Marc Faber's always interesting (and highly recommended, but rather expensive) "The Gloom, Boom & Doom Report" of January 2013 starts with a common subject, how bad economists have performed:
"Too much time has been spent on constructing econometric models and too little on thinking about how the economy works".
Another favourite subject, the huge decline in purchasing power of the USD against gold. Between 1800 and 1933 the price was quite stable, around USD 20 per ounce, then until 1970 about USD 35, after which the price exploded (after leaving the gold standard) to now around USD 1,800 per ounce.
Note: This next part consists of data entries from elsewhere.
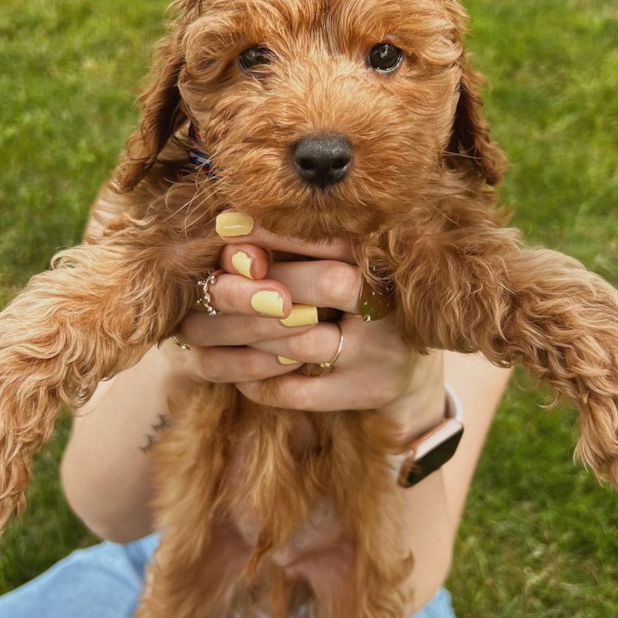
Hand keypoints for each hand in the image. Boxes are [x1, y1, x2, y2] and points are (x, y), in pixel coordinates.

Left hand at [162, 213, 445, 438]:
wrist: (411, 369)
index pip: (334, 239)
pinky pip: (297, 391)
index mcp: (383, 263)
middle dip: (265, 280)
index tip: (229, 225)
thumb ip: (296, 254)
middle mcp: (389, 305)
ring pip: (300, 344)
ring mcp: (379, 354)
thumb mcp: (343, 269)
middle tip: (213, 285)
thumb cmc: (358, 304)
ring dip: (246, 335)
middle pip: (327, 285)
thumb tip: (230, 236)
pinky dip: (256, 380)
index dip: (279, 233)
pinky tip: (233, 370)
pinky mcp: (365, 393)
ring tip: (206, 328)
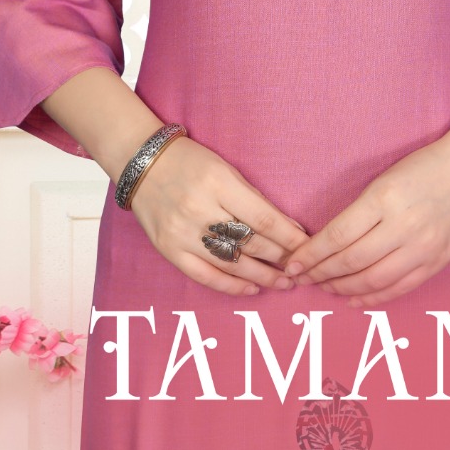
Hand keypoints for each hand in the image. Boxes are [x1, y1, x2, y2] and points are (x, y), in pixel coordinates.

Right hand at [129, 136, 310, 296]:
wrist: (142, 162)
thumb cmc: (190, 161)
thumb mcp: (225, 169)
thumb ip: (253, 199)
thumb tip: (288, 228)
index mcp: (218, 183)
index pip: (263, 218)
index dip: (288, 236)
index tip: (307, 247)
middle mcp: (200, 210)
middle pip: (249, 243)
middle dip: (280, 258)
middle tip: (300, 268)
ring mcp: (182, 233)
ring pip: (231, 264)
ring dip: (262, 276)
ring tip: (283, 282)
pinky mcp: (169, 250)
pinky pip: (205, 275)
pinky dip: (231, 285)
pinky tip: (252, 288)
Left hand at [281, 138, 449, 307]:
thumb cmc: (423, 168)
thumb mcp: (383, 179)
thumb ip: (359, 212)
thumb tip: (326, 243)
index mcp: (384, 198)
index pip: (338, 235)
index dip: (312, 254)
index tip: (293, 264)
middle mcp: (404, 225)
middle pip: (352, 261)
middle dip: (321, 273)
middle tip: (303, 279)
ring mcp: (423, 247)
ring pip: (374, 280)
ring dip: (344, 289)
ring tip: (325, 288)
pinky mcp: (438, 262)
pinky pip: (400, 288)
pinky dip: (374, 298)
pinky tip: (354, 300)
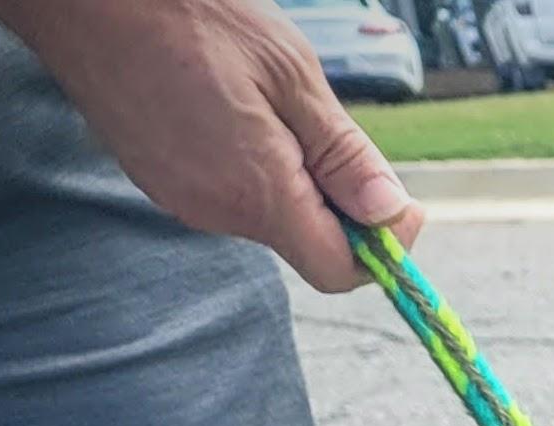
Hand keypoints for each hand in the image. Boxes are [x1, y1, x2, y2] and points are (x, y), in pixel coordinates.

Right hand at [0, 0, 421, 293]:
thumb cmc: (188, 12)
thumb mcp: (290, 74)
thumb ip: (343, 155)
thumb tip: (392, 217)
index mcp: (255, 193)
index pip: (337, 271)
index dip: (380, 249)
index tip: (397, 204)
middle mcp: (213, 212)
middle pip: (305, 242)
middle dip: (338, 202)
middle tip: (328, 128)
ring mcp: (178, 196)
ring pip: (266, 213)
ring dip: (293, 176)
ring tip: (270, 102)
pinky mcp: (156, 176)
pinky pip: (226, 189)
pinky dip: (251, 164)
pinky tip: (233, 103)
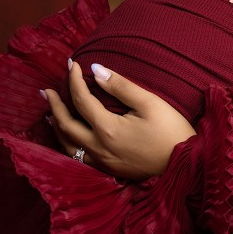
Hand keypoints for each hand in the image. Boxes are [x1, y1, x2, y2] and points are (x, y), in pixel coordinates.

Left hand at [43, 61, 195, 179]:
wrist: (186, 165)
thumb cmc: (172, 131)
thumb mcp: (151, 103)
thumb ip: (121, 86)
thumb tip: (95, 70)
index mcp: (108, 129)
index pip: (81, 99)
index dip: (74, 80)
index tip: (72, 64)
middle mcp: (98, 147)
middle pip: (66, 124)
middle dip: (54, 105)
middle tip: (46, 90)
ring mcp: (101, 161)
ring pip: (67, 144)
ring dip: (56, 126)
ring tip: (49, 114)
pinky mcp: (108, 169)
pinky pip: (77, 157)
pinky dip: (67, 144)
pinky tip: (68, 138)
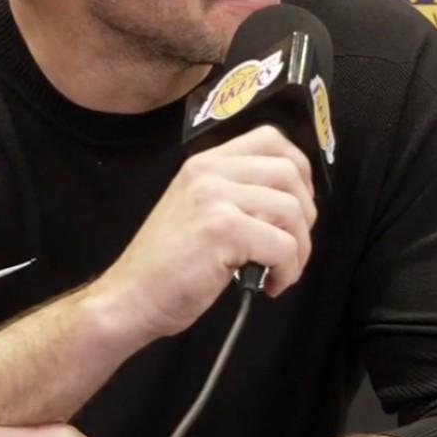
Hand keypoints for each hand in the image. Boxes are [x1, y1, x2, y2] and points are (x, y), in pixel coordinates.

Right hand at [92, 124, 315, 339]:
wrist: (131, 297)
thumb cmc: (168, 265)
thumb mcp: (198, 209)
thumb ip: (236, 193)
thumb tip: (292, 200)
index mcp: (205, 162)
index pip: (271, 139)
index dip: (299, 170)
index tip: (297, 204)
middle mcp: (209, 171)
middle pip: (290, 171)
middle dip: (305, 214)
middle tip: (292, 246)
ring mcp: (214, 197)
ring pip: (292, 210)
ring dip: (299, 248)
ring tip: (280, 270)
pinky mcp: (222, 229)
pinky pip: (283, 246)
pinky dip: (288, 271)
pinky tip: (270, 284)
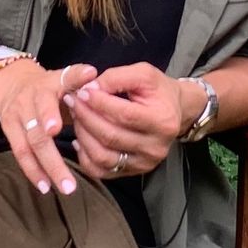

Another observation: the extremely low current yield on USD Long-Term treasuries, the last time that happened was in 1946 (2.1%), in 1980 they were 14%.
Faber is bullish about stocks from Vietnam and China since they have lagged the other markets, the latter one through Hong Kong listed shares. Some examples are Hang Seng Bank (0011), Swire Pacific (0019), Sun Hun Kai (0016).
In Singapore Faber owns a host of REIT's: Ascendas, Ascott, CapitaCommercial, CapitaMall, CDL Hospitality, First, K, Fraser Centerpoint, Mapletree Logistic, Parkway Life and Suntec.
In Malaysia he prefers: Fraser & Neave, Berjaya Sports, BAT, Guinness, Carlsberg, JTI, PB Bank, SP Setia and Hektar Reit.
This is more meant as a shotgun approach, buying a large basket of holdings in SE-Asian stocks, readers should do their own homework, as usual.
Last year was a wonderful year for investors who were long equities. The S&P 500 is up by 12%, many Asian markets are up by 20 to 30%. Bond investors also achieved gains of 10 to 15%. Agricultural commodities are up by 25%. Faber doesn't see similar gains for 2013 and recommends a defensive strategy.